The Great Recession, caused by the housing collapse in 2008, is over. And it has been for some time. But for many who depend on consumer spending, including state government coffers, postrecession economic growth has been sluggish at best. Consumer spending makes up roughly 70 percent of the overall economy, and consumers are keeping their hard-earned money in their pockets. That pocketed cash, when used, is called discretionary spending. It’s the amount of a household’s income left over at the end of the month for spending, investing or saving, after taxes and personal necessities, such as transportation, food, housing and clothing, have been paid.
So much for the tutorial. The important theme to remember is, if gas prices — now less than $3 per gallon for regular — continue to fall, then Arkansans’ discretionary income will increase because filling up at the pump will cost less. Right now, it looks like we are saving anywhere from $10 to $15 per tank compared with this time last year. The impact varies by household, so you do the math. When you remember that a gallon of regular gas costs as much as $4.20 in February 2013, you quickly realize there is more to spend on other necessities, or even nonessentials. And that’s where the impact on the economy comes in.
There’s a double whammy to this scenario: Not only is gas costing less, Arkansans are buying less gas. Better miles per gallon, hybrids and general conservation have seen to that.
The economic experts say it takes two to three months for significantly reduced gas prices to work their way from the consumer through the economy. If so, then we should be seeing increased retail sales, and the sales tax collections that come with them, by the time holiday-season spending arrives. But make no mistake: Arkansas sales tax collections as a result of consumer spending have been fairly dismal. Expect to see, however, an uptick in those collections with the October and November reports. In fact, research from Prosper Insight & Analytics projects sales increases of 8 percent or better this coming holiday season. The reduction in gas prices will help meet, and perhaps exceed, those projections. But you have to do your part.

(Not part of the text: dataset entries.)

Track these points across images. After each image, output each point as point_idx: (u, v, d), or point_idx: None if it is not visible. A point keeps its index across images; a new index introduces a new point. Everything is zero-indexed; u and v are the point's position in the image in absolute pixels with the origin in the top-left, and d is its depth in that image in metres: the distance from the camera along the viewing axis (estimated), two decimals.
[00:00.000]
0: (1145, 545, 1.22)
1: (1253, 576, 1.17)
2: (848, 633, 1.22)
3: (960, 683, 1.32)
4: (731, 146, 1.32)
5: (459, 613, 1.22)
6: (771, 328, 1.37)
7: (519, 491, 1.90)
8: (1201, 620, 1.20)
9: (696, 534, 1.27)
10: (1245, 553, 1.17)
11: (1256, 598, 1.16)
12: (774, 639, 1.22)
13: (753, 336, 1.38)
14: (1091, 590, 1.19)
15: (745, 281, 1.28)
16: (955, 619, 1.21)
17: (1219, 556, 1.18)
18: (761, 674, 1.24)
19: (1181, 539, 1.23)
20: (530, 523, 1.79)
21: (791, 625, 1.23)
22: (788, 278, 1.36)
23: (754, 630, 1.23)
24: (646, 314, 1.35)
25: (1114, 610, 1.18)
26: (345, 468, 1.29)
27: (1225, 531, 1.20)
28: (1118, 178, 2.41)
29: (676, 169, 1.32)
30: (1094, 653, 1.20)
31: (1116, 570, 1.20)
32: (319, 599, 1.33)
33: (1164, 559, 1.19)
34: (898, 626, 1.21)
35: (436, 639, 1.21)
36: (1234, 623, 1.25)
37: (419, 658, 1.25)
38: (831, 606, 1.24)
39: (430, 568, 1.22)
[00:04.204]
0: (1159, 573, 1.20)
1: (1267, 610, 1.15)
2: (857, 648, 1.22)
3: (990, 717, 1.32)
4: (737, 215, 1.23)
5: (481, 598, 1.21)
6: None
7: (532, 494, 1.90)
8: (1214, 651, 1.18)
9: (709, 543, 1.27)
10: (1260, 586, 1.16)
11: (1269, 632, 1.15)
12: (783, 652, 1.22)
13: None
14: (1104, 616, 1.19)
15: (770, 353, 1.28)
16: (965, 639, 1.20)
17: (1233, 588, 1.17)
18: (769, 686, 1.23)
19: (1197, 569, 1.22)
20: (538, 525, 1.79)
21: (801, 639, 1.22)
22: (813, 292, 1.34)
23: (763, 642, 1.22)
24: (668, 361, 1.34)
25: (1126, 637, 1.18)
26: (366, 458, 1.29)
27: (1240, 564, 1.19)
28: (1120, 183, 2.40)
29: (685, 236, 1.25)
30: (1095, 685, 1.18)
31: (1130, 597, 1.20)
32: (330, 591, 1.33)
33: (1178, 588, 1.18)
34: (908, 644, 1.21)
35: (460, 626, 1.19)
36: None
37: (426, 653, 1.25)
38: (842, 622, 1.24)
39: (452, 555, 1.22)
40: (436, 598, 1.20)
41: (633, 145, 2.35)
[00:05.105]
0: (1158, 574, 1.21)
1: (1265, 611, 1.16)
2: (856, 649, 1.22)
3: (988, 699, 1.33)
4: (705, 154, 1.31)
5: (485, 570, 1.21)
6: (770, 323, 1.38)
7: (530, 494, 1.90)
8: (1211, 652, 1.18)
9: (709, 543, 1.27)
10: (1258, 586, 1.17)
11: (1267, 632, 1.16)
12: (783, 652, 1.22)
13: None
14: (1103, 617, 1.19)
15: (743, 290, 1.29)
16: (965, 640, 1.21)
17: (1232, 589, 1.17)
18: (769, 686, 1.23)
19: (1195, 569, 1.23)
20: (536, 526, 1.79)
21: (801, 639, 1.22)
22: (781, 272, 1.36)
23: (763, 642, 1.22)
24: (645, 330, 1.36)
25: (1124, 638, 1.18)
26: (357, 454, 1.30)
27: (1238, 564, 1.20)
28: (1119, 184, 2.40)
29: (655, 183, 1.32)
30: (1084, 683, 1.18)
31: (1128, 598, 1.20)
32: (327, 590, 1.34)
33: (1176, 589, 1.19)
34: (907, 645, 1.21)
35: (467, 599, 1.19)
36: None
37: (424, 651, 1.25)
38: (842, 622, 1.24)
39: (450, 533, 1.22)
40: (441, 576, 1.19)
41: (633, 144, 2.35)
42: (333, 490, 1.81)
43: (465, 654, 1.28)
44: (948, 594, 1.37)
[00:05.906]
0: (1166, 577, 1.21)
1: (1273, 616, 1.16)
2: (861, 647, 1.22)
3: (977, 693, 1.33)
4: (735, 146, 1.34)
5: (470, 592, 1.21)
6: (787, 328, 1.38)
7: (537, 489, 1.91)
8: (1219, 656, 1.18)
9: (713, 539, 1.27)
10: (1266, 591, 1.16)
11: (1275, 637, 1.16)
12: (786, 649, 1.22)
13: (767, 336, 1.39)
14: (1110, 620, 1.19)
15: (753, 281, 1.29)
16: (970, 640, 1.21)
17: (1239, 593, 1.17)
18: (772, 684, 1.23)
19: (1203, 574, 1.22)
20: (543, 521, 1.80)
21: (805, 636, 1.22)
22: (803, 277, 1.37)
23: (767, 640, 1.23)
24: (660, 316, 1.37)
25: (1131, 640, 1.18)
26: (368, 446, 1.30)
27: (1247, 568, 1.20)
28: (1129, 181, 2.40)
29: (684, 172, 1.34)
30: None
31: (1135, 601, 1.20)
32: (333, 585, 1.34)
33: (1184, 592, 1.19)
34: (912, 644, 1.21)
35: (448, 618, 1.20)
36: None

All good news, right? I certainly thought so as I was considering this column. But then a report on NPR and a story in the Washington Post illustrated the flip side of this coin.
Another consequence of lower gas prices is low inflation. Two weeks ago, the U.S. Labor Department reported the Consumer Price Index increased in September by a nearly imperceptible 0.1 percent. And for the past 12 months, that index has increased by only 1.7 percent. Little or no inflation across the board means there is no pressure to increase prices on goods and services.
The problem recognized by some worrisome economists is deflation — a sustained reduction in prices resulting in narrowing profit margins, layoffs, business closings and loan defaults.
We, of course, could further explore a doomsday scenario of decreases in demand, prices, valuation of assets, etc. But the Federal Reserve, which controls monetary policy in this country and wants to see inflation kept at around 2 percent, will surely act by increasing the money supply, if necessary. Always looking for the “Goldilocks” economy, we may be in a sweet spot right now, where factors are “just right.”
For now, consumers should take advantage of the current low inflation and moderating prices and spend. Advertisers, too, should be encouraged by positive consumer sentiment coupled with greater discretionary income and encourage consumers via discounts and sales promotions.
November is finally here. The can’t-end-soon-enough political advertising, polls and phone calls are coming to an end. Congratulations to the political winners. It’s now your job to be the kind of stewards of public policy that give consumers the very best opportunities to participate in a growing Arkansas economy — and spend.